• Activity
Output the data as a Markdown table with two columns, Row and Line, from the line with "Быстрые блески / Квик детейлеры" through the end of the data, both ends included. Number each row and leave out blank lines.

• Available data

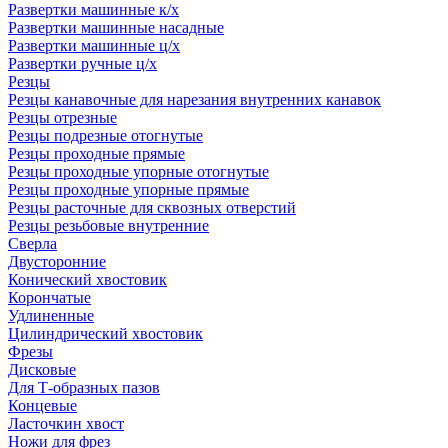
Развертки машинные к/х
Развертки машинные насадные
Развертки машинные ц/х
Развертки ручные ц/х
Резцы
Резцы канавочные для нарезания внутренних канавок
Резцы отрезные
Резцы подрезные отогнутые
Резцы проходные прямые
Резцы проходные упорные отогнутые
Резцы проходные упорные прямые
Резцы расточные для сквозных отверстий
Резцы резьбовые внутренние
Сверла
Двусторонние
Конический хвостовик
Корончатые
Удлиненные
Цилиндрический хвостовик
Фрезы
Дисковые
Для Т-образных пазов
Концевые
Ласточкин хвост
Ножи для фрез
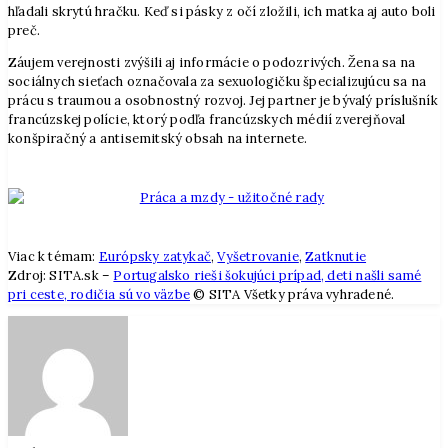
hľadali skrytú hračku. Keď si pásky z očí zložili, ich matka aj auto boli
preč.
Záujem verejnosti zvýšili aj informácie o podozrivých. Žena sa na
sociálnych sieťach označovala za sexuologičku špecializujúcu sa na
prácu s traumou a osobnostný rozvoj. Jej partner je bývalý príslušník
francúzskej polície, ktorý podľa francúzskych médií zverejňoval
konšpiračný a antisemitský obsah na internete.
Viac k témam:
Európsky zatykač
,
Vyšetrovanie
,
Zatknutie
Zdroj: SITA.sk –
Portugalsko rieši šokujúci prípad, deti našli samé
pri ceste, rodičia sú vo väzbe
© SITA Všetky práva vyhradené.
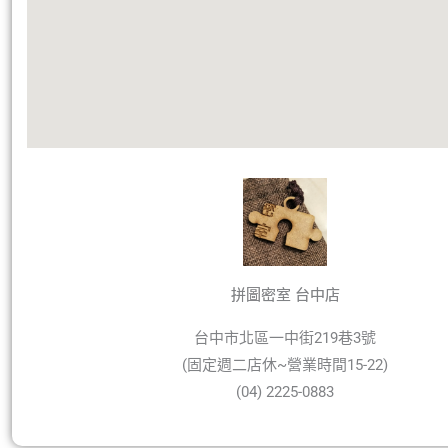
拼圖密室 台中店
台中市北區一中街219巷3號
(固定週二店休~營業時間15-22)
(04) 2225-0883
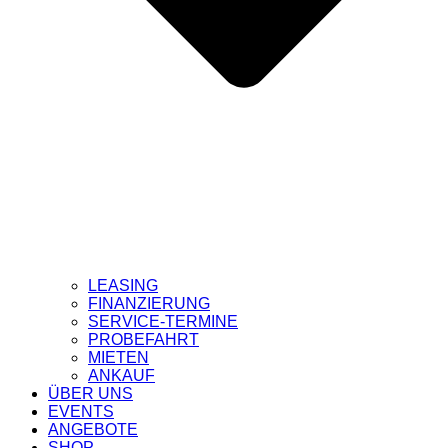
LEASING
FINANZIERUNG
SERVICE-TERMINE
PROBEFAHRT
MIETEN
ANKAUF
ÜBER UNS
EVENTS
ANGEBOTE
SHOP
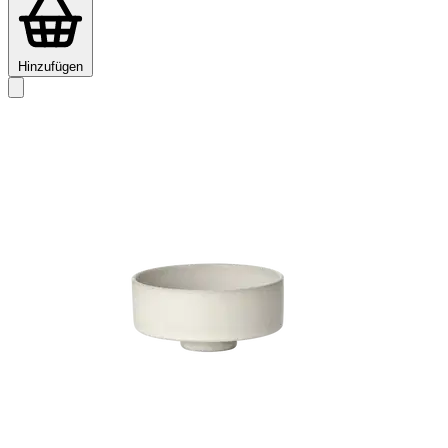
Hinzufügen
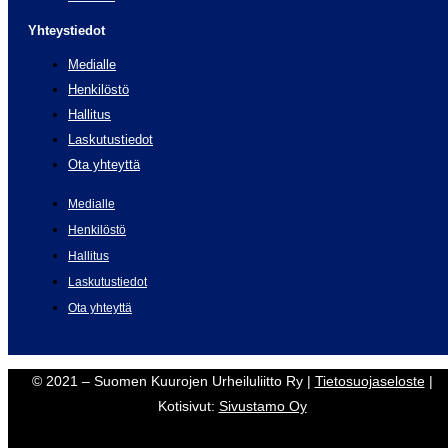
Yhteystiedot
Medialle
Henkilöstö
Hallitus
Laskutustiedot
Ota yhteyttä
Medialle
Henkilöstö
Hallitus
Laskutustiedot
Ota yhteyttä
© 2021 – Suomen Kuurojen Urheiluliitto Ry |
Tietosuojaseloste
|
Kotisivut:
Sivustamo Oy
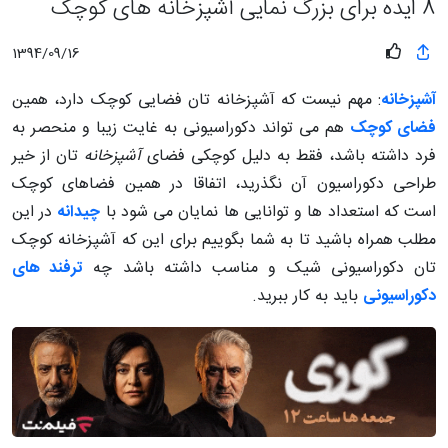
8 ایده برای بزرگ نمایی آشپزخانه های کوچک
1394/09/16
آشپزخانه
: مهم نیست که آشپزخانه تان فضایی کوچک دارد، همین
فضای کوچک
هم می تواند دکوراسیونی به غایت زیبا و منحصر به
فرد داشته باشد، فقط به دلیل کوچکی فضای
آشپزخانه
تان از خیر
طراحی دکوراسیون آن نگذرید، اتفاقا در همین فضاهای کوچک
است که استعداد ها و توانایی ها نمایان می شود با
چیدانه
در این
مطلب همراه باشید تا به شما بگوییم برای این که آشپزخانه کوچک
تان دکوراسیونی شیک و مناسب داشته باشد چه
ترفند های
دکوراسیونی
باید به کار ببرید.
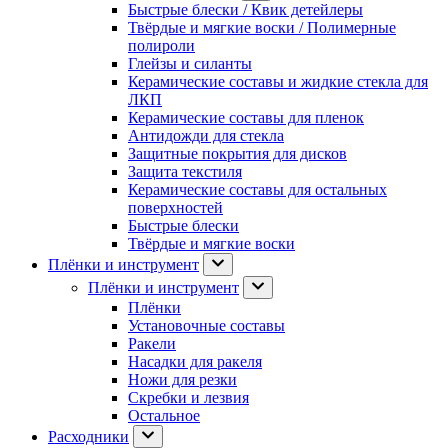
Быстрые блески / Квик детейлеры
Твёрдые и мягкие воски / Полимерные
полироли
Глейзы и силанты
Керамические составы и жидкие стекла для
ЛКП
Керамические составы для пленок
Антидожди для стекла
Защитные покрытия для дисков
Защита текстиля
Керамические составы для остальных
поверхностей
Быстрые блески
Твёрдые и мягкие воски
Плёнки и инструмент
Плёнки и инструмент
Плёнки
Установочные составы
Ракели
Насадки для ракеля
Ножи для резки
Скребки и лезвия
Остальное
Расходники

• Exercise answer
| Row | Line |
|---|---|
| 1 | Быстрые блески / Квик детейлеры |
| 2 | Твёрдые и мягкие воски / Полимерные |
| 3 | полироли |
| 4 | Глейзы и силанты |
| 5 | Керамические составы и жидкие стекла для |
| 6 | ЛКП |
| 7 | Керамические составы для пленок |
| 8 | Антидожди для стекла |
| 9 | Защитные покрытия для дисков |
| 10 | Защита текстиля |
| 11 | Керамические составы для остальных |
| 12 | поверхностей |
| 13 | Быстрые блески |
| 14 | Твёрдые и мягкие воски |
| 15 | Плёнки и инструмент |
| 16 | Плёнки и инструмент |
| 17 | Плёнки |
| 18 | Установочные составы |
| 19 | Ракели |
| 20 | Насадки для ракеля |
| 21 | Ножи для резки |
| 22 | Скребки и лезвия |
| 23 | Остальное |
| 24 | Расходники |